5 entry daha
  • primo levi'nin auschwitz'deki insanlık dışı olayları bizzat yaşayan olarak anlattığı acı kitap. türkçeye çevirisi 'bunlar da mı insan' olarak yapılmıştır.

    öncelikle, kitabın adının retorik bir soru olmasına rağmen 'kesinlikle hayır.' diyerek pekiştirmek istiyorum.

    tanık sıfatıyla, gerçekçi, herhangi bir kurguya ya da mübalağaya kaçmadan, olduğu gibi tüm gerçekleri ve insan psikolojisini gözler önüne sermiştir.

    kaldıkları yerden çalışma ortamlarına(ki bunu zulüm ya da işkence bile karşılayamaz; okuduğunuzda ne demek istediğimi anlayacaksınızdır.), krematoryumlardan hastanelere(krankenbau kısaca kb olarak geçiyor), gaz odalarından duş odalarına kadar tanıklık ettiği zulmü anlatmıştır.

    insanların hayatta kalabilmek adına bir damla çorbayı bile ardlarında bırakmamak için kaşıkları, tabakların dibini nasıl yaladıklarını; ekmek kırıntıları yere dökülmesin diye ne kadar çaba harcadıklarını bu kitapta bulabilir ve içinizi parçalara ayırabilirsiniz.

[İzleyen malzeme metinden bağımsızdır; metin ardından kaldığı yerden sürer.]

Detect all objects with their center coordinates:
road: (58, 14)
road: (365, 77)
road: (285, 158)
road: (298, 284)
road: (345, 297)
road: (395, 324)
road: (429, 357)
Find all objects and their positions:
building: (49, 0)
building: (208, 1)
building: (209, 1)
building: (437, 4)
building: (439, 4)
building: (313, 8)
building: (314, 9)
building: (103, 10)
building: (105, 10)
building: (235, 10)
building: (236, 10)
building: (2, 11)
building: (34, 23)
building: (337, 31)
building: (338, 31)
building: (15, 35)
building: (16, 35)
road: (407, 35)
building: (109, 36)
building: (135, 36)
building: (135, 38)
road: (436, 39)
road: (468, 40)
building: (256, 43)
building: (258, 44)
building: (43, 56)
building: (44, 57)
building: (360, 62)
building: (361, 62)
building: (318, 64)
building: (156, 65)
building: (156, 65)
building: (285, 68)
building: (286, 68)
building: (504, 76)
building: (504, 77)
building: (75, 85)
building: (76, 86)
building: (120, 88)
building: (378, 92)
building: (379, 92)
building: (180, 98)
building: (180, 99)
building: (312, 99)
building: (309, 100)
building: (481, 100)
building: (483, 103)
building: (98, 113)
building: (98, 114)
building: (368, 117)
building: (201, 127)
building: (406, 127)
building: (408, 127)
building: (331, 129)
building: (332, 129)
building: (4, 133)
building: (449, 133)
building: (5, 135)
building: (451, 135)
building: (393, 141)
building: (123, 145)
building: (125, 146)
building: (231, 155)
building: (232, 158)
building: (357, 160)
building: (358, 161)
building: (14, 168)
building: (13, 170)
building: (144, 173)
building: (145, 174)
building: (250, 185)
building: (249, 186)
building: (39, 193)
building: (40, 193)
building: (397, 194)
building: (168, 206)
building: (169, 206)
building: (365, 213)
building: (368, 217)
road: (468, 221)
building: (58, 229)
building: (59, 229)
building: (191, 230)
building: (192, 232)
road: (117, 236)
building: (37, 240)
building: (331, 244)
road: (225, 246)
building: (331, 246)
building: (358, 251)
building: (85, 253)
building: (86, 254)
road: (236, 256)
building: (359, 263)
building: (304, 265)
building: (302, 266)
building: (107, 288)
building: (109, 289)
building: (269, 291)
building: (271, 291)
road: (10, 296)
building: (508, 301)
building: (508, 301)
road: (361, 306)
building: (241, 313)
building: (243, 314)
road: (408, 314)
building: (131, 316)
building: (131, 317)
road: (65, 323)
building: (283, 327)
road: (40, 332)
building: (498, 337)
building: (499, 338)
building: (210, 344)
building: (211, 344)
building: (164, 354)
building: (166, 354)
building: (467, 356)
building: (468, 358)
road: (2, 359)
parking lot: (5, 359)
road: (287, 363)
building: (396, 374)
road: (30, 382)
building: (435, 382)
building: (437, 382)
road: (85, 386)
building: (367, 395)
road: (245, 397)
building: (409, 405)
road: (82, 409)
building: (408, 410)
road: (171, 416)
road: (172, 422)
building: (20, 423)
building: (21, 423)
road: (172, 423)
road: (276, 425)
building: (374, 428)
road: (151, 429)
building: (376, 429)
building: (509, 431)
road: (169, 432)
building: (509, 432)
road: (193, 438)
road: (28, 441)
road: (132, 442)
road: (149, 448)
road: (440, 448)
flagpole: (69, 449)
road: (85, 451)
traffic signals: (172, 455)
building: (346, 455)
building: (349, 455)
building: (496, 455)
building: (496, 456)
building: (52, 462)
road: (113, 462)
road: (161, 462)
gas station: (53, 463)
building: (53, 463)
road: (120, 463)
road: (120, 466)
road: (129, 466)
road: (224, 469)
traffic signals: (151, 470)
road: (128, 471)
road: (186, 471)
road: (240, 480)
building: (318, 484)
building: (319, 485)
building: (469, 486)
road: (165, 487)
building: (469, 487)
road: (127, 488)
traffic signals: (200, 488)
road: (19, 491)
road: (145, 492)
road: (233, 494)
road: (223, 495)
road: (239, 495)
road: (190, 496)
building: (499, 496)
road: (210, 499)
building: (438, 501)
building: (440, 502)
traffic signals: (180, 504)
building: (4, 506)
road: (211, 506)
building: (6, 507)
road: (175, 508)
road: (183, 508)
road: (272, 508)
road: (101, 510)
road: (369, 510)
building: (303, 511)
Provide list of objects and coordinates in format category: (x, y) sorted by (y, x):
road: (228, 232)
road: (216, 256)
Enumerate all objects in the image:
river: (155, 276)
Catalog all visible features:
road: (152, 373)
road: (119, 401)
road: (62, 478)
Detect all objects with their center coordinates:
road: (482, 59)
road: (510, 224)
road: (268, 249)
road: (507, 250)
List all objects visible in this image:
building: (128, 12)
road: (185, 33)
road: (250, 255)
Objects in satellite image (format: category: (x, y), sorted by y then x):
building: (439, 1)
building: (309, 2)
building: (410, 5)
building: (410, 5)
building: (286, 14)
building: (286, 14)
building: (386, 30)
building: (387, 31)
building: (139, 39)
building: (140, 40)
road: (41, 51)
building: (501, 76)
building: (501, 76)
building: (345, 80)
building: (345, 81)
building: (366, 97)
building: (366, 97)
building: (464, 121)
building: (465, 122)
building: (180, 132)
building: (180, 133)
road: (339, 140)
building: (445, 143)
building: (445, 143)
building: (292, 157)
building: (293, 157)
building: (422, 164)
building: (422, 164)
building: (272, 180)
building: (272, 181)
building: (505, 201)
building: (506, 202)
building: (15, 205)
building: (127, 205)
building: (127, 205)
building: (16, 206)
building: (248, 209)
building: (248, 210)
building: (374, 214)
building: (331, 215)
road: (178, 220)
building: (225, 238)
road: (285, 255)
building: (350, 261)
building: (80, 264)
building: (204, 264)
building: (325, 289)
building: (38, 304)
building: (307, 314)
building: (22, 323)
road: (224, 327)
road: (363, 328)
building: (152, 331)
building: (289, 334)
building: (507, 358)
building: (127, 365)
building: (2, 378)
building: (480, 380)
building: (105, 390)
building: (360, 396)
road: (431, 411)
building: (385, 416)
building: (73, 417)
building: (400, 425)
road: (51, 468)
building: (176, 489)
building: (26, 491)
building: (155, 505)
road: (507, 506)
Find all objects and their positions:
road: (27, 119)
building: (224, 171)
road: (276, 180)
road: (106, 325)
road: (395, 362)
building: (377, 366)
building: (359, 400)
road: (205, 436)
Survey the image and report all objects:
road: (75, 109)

    kampa giren insanların bir hafta içerisinde nasıl değiştiğine de şahit olabilirsiniz. kampın içinde yapılan hayatta kalma ticaretine, insanların ne hale geldiğine şaşırabilirsiniz. tanıştığı insanlarla olan anekdotlara da rastlayacaksınız çokça.

    bir ipliğin ya da bir parça kumaşın bile o insanlar için ne denli önemli olduğunu bu kitapta görebilirsiniz. tayın üzerinden yapılan pazarlıkları da aynı şekilde.

    okurken altını çizdiğim cümlelerden biri: '... gerçekten de, bir ülkenin uygarlığı, yasalarının geniş görüşlülüğüne ve etki yeteneğine bağlı; bu yasalar yoksulları çok yoksul olmaktan, güçlüleri ise çok güçlü olmaktan uzak tuttuğu oranda, o ülke uygarlaşıyor.'

    can yayınlarından çıkan 2. basımda okurlarından gelen ortak sorulara topluca bir cevap vermiştir. esirlerin neden isyan etmediği konusundan nazizm üzerine görüşlerine, almanlara nefretinin olup olmadığına(ki cevap olarak yoktur diyor.) kadar birçok soruyu yanıtlamıştır bu ek kısımda.